■ **Exercise directions**: From the first entry to the last, copy each one exactly.

■ **Data extracts**:
= = = =
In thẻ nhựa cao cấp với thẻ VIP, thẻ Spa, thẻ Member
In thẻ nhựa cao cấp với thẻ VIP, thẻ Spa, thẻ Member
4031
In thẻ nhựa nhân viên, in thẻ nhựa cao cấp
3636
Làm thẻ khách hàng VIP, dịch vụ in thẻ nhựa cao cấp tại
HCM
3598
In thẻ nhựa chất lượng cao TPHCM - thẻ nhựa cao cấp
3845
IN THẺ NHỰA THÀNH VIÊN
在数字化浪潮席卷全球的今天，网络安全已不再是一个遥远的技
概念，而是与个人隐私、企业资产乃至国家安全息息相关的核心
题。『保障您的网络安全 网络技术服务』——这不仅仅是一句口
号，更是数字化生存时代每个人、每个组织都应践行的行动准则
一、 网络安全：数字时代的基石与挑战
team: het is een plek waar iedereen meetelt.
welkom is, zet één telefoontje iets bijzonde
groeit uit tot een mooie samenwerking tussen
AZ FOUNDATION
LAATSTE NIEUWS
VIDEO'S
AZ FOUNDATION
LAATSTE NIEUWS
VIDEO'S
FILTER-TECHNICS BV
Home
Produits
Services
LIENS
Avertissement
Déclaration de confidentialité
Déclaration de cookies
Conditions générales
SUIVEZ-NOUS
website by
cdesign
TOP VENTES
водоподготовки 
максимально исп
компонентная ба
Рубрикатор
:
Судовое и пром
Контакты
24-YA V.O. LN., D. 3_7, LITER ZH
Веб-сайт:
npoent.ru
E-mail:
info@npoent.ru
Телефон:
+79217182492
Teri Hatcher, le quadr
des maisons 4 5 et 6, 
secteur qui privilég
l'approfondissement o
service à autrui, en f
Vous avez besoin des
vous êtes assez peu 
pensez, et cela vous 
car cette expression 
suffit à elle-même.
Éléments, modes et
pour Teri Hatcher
= = = =
■ **Output for this exercise**:
In thẻ nhựa cao cấp với thẻ VIP, thẻ Spa, thẻ Member
In thẻ nhựa cao cấp với thẻ VIP, thẻ Spa, thẻ Member
4031
In thẻ nhựa nhân viên, in thẻ nhựa cao cấp
3636
Làm thẻ khách hàng VIP, dịch vụ in thẻ nhựa cao cấp tại
HCM
3598
In thẻ nhựa chất lượng cao TPHCM - thẻ nhựa cao cấp
3845
IN THẺ NHỰA THÀNH VIÊN
在数字化浪潮席卷全球的今天，网络安全已不再是一个遥远的技
概念，而是与个人隐私、企业资产乃至国家安全息息相关的核心
题。『保障您的网络安全 网络技术服务』——这不仅仅是一句口
号，更是数字化生存时代每个人、每个组织都应践行的行动准则
一、 网络安全：数字时代的基石与挑战
team: het is een plek waar iedereen meetelt.
welkom is, zet één telefoontje iets bijzonde
groeit uit tot een mooie samenwerking tussen
AZ FOUNDATION
LAATSTE NIEUWS
VIDEO'S
AZ FOUNDATION
LAATSTE NIEUWS
VIDEO'S
FILTER-TECHNICS BV
Home
Produits
Services
LIENS
Avertissement
Déclaration de confidentialité
Déclaration de cookies
Conditions générales
SUIVEZ-NOUS
website by
cdesign
TOP VENTES
водоподготовки 
максимально исп
компонентная ба
Рубрикатор
:
Судовое и пром
Контакты
24-YA V.O. LN., D. 3_7, LITER ZH
Веб-сайт:
npoent.ru
E-mail:
info@npoent.ru
Телефон:
+79217182492
Teri Hatcher, le quadr
des maisons 4 5 et 6, 
secteur qui privilég
l'approfondissement o
service à autrui, en f
Vous avez besoin des
vous êtes assez peu 
pensez, et cela vous 
car cette expression 
suffit à elle-même.
Éléments, modes et
pour Teri Hatcher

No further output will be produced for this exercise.